Generically, going through more hoops does offer more security. In this case, I think the security issue is answered by getting a confirmation from the computer that sources the directory hash code. BTSync 1.4 did this.
Or alternately, if my friend is giving away my hash codes, then he could just give away the files and skip the extra complication, so any super security would be kind of moot anyhow.
Also, I would see an unwanted computer pop up on the peer list and be able to address the issue.
Isn’t that almost a non-issue: Your friend can share your folder with any other device and you will receive any changes originating from them via your friend. You may not have these “third-party” devices directly connected to you, but you still are connected to them via your friend.
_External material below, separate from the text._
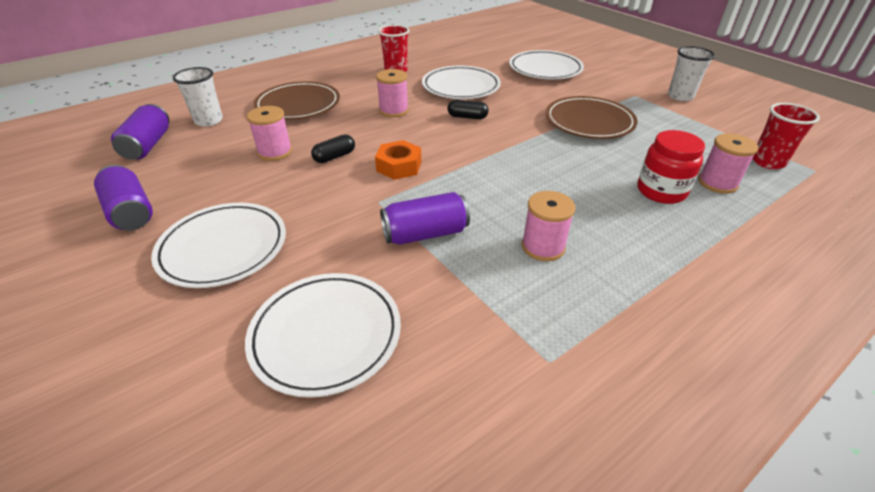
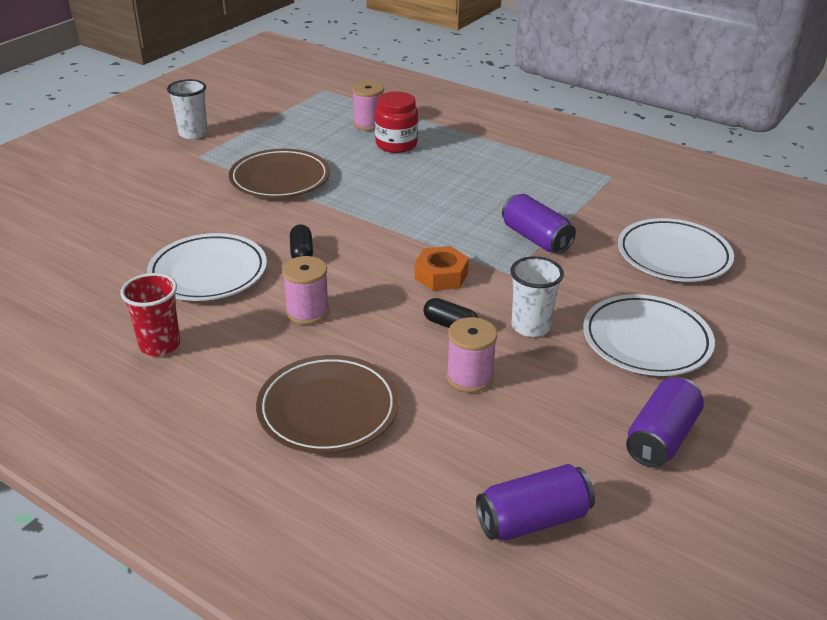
camera: 110 degrees left, 5 degrees down
white cup [173,67,223,127] -> white cup moved to [510,256,564,337]
white plate [509,50,584,79] -> none
pink spool [522,191,575,261] -> none
red cup [752,103,820,169] -> none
Also bare in mind, that even the BTSync folks think that this wasn’t the best idea so they changed it in v2 to be more like Syncthing ;).
Our way of doing it has no shared secrets. I don’t like shared secrets, because they can leak.
I’ve read a lot of your replies on the forum and it’s clear you spend a lot of time thinking about architecture of Syncthing. Thank you. However, you’re out ahead of my brain. Can you tell me a bit more about no shared secrets?
“Folders only” in BTSync are not shared secrets any more than folders and devices are in Syncthing. In both bases, they’re simply unique identifying hashes. Of course, if you don’t have the hash, I guess it could be called a “secret”, but they’re still both the same in that way.
It just seems the overlaying of both concepts (devices and directories) seems redundant. You can’t ever have a directory sync without a device, so what’s the point of specifying a device? And you can’t specify a device only without knowing what directory to sync, so devices can’t stand alone. Directories ~can~ stand alone without specifying a device. Directories are ideological data sets, which is what we’re trying to share. Forcing knowledge of what device syncs the data is sort of the antithesis of “the cloud”.
What is accomplished with device ID#s that can’t be done with only directory ID#s?
Wweich (@Community MVP), …yes… I noticed the changes in BTSync v2, so somebody did think this was a good idea over there, but my understanding is still missing what feature or capability this ads.
The point is that you can revoke individual device access if one of them is malicious, yet you cannot revoke anything if all he needs to do is have a folder id.
Yeah. Knowing a device ID doesn’t give you access to anything. It just lets you know who to ask for access. They can say no, and they can change their mind later. If your device is accepted, adding new folders requires no exchange of cryptic hashes. Revoking access is also as easy as removing a checkbox on the other side.
With the omnipotent folder ID concept, there is no way to control access once the ID is “out there”. (My understanding is that the folder “ID” is not a mere hash but also includes the encryption key required to interpret the data, but I could be wrong/out of date.)
Got it. Specifying node ID#s lets me revoke access or never give it. Folder-only architecture would require me to revoke that folder ID# and re-issue a new one to everybody I ~want~ to sync with.
I realize I live in a clean world where all my synchronized nodes are trustworthy and do not pass on folder IDs nor do I expect that they will need to be revoked.